▸ TASK DESCRIPTION: For the records that follow, say how many lines have the word "casing" in them. Write the number and nothing more.

*** Opening of RECORDS FOR THE TASK ***

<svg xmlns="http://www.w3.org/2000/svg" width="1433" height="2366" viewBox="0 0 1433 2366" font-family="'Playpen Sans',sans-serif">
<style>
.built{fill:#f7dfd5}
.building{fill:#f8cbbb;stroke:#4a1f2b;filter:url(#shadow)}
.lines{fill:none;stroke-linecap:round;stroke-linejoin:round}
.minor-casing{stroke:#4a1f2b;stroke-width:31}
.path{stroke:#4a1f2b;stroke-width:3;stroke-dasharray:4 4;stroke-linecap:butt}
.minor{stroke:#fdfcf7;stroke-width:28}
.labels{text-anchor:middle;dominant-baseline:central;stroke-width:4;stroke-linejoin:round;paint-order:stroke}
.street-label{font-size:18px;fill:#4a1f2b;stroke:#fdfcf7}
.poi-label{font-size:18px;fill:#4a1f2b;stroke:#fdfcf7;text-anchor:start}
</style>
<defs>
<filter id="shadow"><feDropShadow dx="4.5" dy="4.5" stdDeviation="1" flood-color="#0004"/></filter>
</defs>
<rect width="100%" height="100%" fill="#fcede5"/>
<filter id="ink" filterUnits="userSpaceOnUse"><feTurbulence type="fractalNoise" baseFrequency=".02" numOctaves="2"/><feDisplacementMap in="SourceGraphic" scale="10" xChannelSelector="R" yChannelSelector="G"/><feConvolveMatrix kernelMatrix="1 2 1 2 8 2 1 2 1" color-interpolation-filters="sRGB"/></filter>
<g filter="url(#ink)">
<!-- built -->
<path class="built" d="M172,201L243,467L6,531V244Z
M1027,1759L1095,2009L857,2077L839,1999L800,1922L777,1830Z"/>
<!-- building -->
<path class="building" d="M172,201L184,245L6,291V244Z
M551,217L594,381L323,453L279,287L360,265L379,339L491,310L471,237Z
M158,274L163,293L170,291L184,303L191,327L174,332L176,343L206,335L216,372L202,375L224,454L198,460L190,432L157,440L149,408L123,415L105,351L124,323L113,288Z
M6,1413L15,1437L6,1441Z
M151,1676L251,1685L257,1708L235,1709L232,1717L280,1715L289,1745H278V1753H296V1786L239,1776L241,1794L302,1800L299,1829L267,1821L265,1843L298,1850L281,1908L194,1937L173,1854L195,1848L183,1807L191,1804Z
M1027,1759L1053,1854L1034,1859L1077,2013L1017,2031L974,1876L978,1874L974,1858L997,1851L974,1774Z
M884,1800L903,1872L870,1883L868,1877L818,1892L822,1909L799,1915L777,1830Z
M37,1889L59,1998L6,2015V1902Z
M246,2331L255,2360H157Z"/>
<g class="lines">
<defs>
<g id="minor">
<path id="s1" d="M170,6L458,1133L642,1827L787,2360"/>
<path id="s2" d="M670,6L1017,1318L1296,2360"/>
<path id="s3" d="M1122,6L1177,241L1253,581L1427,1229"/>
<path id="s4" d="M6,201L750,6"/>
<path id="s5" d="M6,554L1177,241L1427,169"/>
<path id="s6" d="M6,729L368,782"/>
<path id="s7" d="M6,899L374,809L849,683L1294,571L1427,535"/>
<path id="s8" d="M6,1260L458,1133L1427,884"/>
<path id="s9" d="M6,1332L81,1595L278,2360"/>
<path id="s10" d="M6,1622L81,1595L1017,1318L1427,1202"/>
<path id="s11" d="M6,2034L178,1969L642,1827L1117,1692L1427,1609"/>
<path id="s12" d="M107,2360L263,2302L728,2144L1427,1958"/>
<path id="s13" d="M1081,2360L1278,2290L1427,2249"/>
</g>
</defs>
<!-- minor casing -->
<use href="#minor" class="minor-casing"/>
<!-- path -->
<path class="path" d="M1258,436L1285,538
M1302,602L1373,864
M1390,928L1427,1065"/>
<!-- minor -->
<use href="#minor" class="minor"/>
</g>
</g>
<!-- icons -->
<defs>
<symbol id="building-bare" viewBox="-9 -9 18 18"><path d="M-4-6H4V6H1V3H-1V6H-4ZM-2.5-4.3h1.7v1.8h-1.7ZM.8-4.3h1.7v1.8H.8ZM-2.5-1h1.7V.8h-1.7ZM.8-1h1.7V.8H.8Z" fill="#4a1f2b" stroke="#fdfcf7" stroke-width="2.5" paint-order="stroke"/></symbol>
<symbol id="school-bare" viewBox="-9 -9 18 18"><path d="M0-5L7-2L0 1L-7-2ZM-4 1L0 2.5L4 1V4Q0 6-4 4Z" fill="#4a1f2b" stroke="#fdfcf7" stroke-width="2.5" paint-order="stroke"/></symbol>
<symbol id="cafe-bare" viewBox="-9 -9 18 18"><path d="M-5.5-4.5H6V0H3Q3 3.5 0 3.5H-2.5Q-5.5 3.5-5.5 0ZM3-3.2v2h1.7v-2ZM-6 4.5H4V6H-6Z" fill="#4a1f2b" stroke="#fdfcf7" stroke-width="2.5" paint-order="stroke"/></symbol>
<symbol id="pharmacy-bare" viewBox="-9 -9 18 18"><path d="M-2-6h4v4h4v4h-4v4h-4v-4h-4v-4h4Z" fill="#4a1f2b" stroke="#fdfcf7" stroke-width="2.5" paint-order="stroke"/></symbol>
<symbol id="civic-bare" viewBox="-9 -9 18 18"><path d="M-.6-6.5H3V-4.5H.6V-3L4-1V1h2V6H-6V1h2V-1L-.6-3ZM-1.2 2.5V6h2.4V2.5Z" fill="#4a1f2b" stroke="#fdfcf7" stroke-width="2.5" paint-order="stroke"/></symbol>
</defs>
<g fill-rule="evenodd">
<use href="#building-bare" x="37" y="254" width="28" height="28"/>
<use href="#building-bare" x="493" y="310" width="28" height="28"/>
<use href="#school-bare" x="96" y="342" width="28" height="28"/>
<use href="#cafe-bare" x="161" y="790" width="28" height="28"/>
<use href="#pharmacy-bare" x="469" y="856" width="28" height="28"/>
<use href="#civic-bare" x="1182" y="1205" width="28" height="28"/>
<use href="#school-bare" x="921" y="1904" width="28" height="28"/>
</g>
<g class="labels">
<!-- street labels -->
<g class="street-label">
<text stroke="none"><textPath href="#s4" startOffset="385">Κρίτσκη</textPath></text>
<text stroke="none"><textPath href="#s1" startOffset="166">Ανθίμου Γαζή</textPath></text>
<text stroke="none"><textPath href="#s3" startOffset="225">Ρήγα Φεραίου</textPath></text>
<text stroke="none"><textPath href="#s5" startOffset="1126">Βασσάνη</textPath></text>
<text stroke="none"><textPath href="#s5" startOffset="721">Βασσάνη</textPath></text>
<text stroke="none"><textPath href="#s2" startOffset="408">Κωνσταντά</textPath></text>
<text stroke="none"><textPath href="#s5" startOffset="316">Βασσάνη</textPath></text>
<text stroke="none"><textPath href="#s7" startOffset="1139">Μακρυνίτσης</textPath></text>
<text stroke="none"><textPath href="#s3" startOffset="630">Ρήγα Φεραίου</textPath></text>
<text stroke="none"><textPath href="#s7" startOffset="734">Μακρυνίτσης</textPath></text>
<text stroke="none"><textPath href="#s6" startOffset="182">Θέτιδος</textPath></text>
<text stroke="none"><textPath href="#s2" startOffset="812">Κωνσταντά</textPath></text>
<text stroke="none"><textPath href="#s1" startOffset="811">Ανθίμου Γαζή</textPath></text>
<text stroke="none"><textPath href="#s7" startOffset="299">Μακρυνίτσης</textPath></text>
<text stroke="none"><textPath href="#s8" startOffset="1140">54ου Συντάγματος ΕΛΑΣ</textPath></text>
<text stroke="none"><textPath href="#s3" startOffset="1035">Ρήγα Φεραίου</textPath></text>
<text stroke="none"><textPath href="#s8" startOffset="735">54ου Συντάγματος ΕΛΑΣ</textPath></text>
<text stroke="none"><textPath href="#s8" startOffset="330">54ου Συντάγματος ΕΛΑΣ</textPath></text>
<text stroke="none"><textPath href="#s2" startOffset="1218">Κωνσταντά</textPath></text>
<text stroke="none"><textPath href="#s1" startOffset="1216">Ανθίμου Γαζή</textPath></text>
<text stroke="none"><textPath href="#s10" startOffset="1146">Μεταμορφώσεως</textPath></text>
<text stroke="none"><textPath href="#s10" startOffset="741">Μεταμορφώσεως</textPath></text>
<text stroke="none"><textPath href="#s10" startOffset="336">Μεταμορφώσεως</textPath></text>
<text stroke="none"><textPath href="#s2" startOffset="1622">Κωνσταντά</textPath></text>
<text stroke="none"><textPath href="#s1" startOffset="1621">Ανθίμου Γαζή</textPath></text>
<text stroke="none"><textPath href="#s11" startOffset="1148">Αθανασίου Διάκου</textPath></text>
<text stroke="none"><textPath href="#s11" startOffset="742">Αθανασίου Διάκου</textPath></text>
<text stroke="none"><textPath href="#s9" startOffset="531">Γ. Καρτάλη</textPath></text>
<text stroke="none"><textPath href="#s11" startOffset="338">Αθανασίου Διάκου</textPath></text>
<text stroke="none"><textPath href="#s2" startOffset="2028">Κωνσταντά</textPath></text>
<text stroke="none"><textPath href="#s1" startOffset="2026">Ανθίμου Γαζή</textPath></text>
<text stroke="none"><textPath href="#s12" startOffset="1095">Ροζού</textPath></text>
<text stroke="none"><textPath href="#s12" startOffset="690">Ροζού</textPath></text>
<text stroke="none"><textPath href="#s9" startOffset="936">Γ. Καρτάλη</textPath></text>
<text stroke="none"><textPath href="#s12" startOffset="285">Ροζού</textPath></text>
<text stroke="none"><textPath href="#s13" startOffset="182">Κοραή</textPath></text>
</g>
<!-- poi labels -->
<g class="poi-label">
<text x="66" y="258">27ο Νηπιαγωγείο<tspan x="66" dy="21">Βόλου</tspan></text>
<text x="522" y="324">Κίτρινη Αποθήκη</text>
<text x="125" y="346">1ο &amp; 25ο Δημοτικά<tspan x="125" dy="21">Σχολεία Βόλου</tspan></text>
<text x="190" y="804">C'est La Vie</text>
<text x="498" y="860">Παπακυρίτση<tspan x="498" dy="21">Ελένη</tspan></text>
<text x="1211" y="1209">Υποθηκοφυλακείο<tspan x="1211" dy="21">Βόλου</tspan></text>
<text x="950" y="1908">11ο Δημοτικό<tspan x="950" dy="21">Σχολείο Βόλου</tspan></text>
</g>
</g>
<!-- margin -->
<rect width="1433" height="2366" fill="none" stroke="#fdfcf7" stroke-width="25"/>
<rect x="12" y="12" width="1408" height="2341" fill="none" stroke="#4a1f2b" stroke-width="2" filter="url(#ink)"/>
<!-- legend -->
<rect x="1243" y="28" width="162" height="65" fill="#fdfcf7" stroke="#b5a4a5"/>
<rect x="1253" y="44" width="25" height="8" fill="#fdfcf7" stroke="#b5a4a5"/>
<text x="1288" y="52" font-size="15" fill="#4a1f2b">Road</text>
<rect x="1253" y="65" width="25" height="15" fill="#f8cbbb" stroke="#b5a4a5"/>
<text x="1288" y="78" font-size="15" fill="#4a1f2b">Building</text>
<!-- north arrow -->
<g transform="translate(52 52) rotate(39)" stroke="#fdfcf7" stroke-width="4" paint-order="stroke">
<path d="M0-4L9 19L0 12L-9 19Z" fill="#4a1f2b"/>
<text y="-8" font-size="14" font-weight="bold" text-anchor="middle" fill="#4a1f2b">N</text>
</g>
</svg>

*** Close of RECORDS FOR THE TASK ***

▸ COMPLETED EXERCISE: 3